# PROBLEM REQUIREMENTS
What you return must match the data below exactly, minus any pictures.

# RECORDS FOR PROCESSING
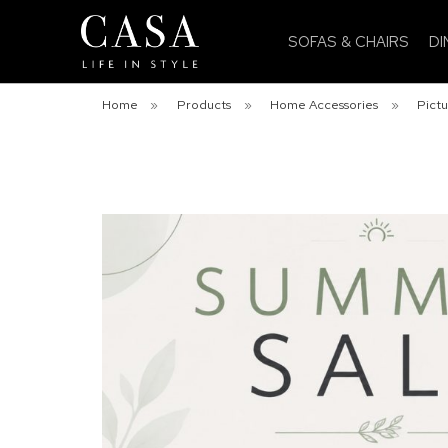
SOFAS & CHAIRS
DI
Home
»
Products
»
Home Accessories
»
Pictu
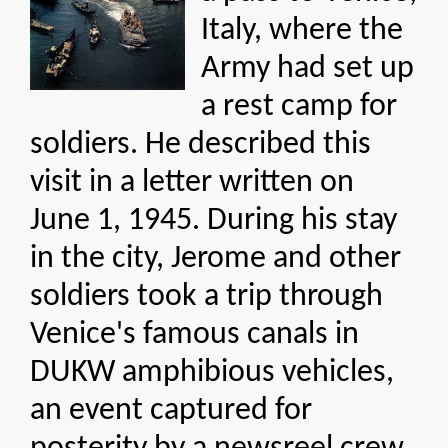
Italy, where the
Army had set up
a rest camp for
soldiers. He described this
visit in a letter written on
June 1, 1945. During his stay
in the city, Jerome and other
soldiers took a trip through
Venice's famous canals in
DUKW amphibious vehicles,
an event captured for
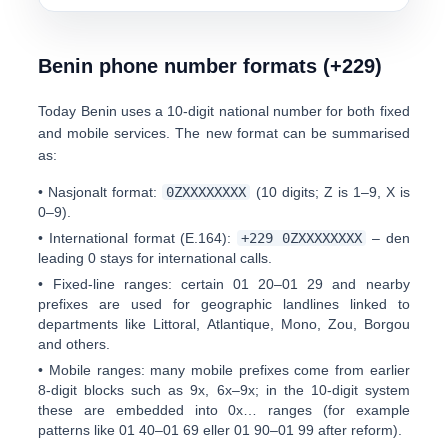
Benin phone number formats (+229)
Today Benin uses a
10-digit national number
for both fixed
and mobile services. The new format can be summarised
as:
•
Nasjonalt format:
0
ZXXXXXXXX
(10 digits; Z is 1–9, X is
0–9).
•
International format (E.164):
+229 0ZXXXXXXXX
– den
leading 0 stays
for international calls.
•
Fixed-line ranges:
certain
0
1 20–01 29
and nearby
prefixes are used for geographic landlines linked to
departments like Littoral, Atlantique, Mono, Zou, Borgou
and others.
•
Mobile ranges:
many mobile prefixes come from earlier
8-digit blocks such as 9x, 6x–9x; in the 10-digit system
these are embedded into 0x… ranges (for example
patterns like
0
1 40–01 69
eller
0
1 90–01 99
after reform).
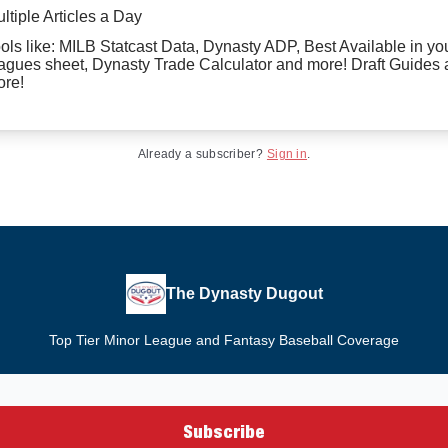
ltiple Articles a Day
ols like: MILB Statcast Data, Dynasty ADP, Best Available in yo
agues sheet, Dynasty Trade Calculator and more! Draft Guides
re!
Already a subscriber?
Sign in
.
The Dynasty Dugout
Top Tier Minor League and Fantasy Baseball Coverage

# RESPONSE
SOFAS & CHAIRS
DI
Home
»
Products
»
Home Accessories
»
Pictu
Italy, where the
Army had set up
a rest camp for
soldiers. He described this
visit in a letter written on
June 1, 1945. During his stay
in the city, Jerome and other
soldiers took a trip through
Venice's famous canals in
DUKW amphibious vehicles,
an event captured for
Benin phone number formats (+229)
Today Benin uses a
10-digit national number
for both fixed
and mobile services. The new format can be summarised
as:
•
Nasjonalt format:
0
ZXXXXXXXX
(10 digits; Z is 1–9, X is
0–9).
•
International format (E.164):
+229 0ZXXXXXXXX
– den
leading 0 stays
for international calls.
•
Fixed-line ranges:
certain
0
1 20–01 29
and nearby
prefixes are used for geographic landlines linked to
departments like Littoral, Atlantique, Mono, Zou, Borgou
and others.
•
Mobile ranges:
many mobile prefixes come from earlier
8-digit blocks such as 9x, 6x–9x; in the 10-digit system
these are embedded into 0x… ranges (for example
patterns like
0
1 40–01 69
eller
0
1 90–01 99
after reform).
ltiple Articles a Day
ols like: MILB Statcast Data, Dynasty ADP, Best Available in yo
agues sheet, Dynasty Trade Calculator and more! Draft Guides
re!
Already a subscriber?
Sign in
.
The Dynasty Dugout
Top Tier Minor League and Fantasy Baseball Coverage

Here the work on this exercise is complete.